If no intimation is issued within nine months from the end of the financial year in which you filed your return, it means no adjustments were made. Your return has been accepted as filed.
Can I appeal against a 143(1) demand?
Yes. The intimation under Section 143(1) constitutes an appealable order under Section 246A of the Income Tax Act. You can appeal before the CIT(A)/NFAC. However, it is advisable to first try rectification under Section 154, as it is faster and less formal.
What is the new section number for 143(1) under the Income Tax Act 2025?
Section 143(1) of the 1961 Act corresponds to Section 270 of the Income Tax Act 2025. The new Act takes effect from 1 April 2026, but all assessments up to AY 2026-27 continue under the old provisions.
What challan should I use to pay a 143(1) demand?
Use Challan 280, selecting Minor Head 400 (Tax on Regular Assessment). Do not select Minor Head 300 (Self-Assessment Tax), which is meant for voluntary payments made before assessment.
I filed a response to the proposed adjustment under 143(1)(a) but the CPC still raised the demand. What now?
This happens more often than it should. File a rectification under Section 154, attaching your original response and supporting documents. If rectification is also rejected without adequate reasoning, escalate through a grievance on the e-filing portal or file a formal appeal.

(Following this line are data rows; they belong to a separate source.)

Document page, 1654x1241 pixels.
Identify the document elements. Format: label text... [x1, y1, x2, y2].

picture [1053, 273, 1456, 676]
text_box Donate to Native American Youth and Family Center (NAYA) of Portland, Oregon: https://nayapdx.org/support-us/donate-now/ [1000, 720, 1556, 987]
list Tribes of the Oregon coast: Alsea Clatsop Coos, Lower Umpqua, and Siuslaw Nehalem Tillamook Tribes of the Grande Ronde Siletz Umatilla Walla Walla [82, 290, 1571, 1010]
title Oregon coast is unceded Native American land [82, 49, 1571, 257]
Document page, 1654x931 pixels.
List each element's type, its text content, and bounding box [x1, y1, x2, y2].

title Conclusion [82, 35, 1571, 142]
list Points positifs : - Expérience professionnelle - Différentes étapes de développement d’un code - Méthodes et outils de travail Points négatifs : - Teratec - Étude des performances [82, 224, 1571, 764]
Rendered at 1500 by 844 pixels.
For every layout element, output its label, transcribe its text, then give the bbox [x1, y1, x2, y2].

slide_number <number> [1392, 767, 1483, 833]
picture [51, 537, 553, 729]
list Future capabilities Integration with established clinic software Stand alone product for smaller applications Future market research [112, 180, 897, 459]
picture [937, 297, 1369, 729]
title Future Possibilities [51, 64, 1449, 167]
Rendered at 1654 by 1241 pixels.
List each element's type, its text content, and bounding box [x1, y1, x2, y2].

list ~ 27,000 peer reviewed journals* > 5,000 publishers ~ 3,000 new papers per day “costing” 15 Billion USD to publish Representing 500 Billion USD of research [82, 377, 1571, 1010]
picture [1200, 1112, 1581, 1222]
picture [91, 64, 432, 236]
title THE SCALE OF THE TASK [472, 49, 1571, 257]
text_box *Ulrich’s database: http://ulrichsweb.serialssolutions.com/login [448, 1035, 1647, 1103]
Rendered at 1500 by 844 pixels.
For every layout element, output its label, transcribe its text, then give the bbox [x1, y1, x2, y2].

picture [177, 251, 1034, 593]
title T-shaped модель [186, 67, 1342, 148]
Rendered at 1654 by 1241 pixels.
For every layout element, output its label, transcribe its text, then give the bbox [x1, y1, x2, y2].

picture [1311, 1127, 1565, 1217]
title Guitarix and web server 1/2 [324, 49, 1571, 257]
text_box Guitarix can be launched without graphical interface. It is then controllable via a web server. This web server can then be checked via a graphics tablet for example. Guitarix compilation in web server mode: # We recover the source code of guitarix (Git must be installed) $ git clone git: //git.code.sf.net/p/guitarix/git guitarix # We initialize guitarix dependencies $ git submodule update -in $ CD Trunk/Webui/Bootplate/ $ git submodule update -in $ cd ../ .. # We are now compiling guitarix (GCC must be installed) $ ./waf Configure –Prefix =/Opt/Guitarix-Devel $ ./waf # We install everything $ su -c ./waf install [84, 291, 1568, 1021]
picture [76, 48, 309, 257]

Does the 143(1) demand include interest automatically?
Yes. The demand amount typically includes interest computed under Sections 234A, 234B, and 234C, in addition to the core tax difference. Even if you already paid some interest while filing, the CPC recalculates it independently.
How do I check the status of my 143(1) demand online?
Log in to the income tax e-filing portal, go to "Pending Actions," then "Response to Outstanding Demand." You will see all pending demands along with their status and response options.